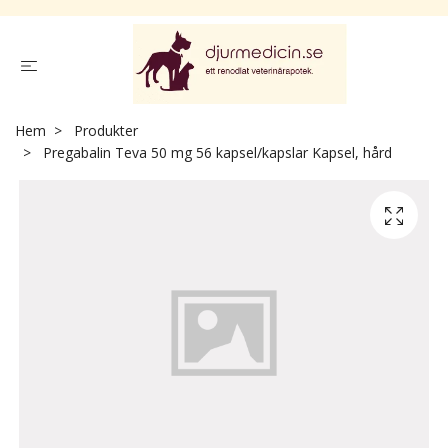
Hem
Produkter
Pregabalin Teva 50 mg 56 kapsel/kapslar Kapsel, hård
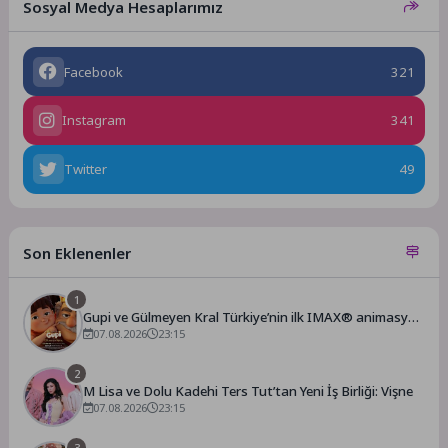
Sosyal Medya Hesaplarımız
Facebook
321
Instagram
341
Twitter
49
Son Eklenenler
1
Gupi ve Gülmeyen Kral Türkiye’nin ilk IMAX® animasyon
filmi oluyor
07.08.2026
23:15
2
M Lisa ve Dolu Kadehi Ters Tut’tan Yeni İş Birliği: Vişne
07.08.2026
23:15
3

--------------------------------

Exercise directions —
Restate the entire listing word for word, excluding pictures.

Response to this task —
Hem
Produkter
Pregabalin Teva 50 mg 56 kapsel/kapslar Kapsel, hård
Sosyal Medya Hesaplarımız
Facebook
321
Instagram
341
Twitter
49
Son Eklenenler
1
Gupi ve Gülmeyen Kral Türkiye’nin ilk IMAX® animasyon
filmi oluyor
07.08.2026
23:15
2
M Lisa ve Dolu Kadehi Ters Tut’tan Yeni İş Birliği: Vişne
07.08.2026
23:15
3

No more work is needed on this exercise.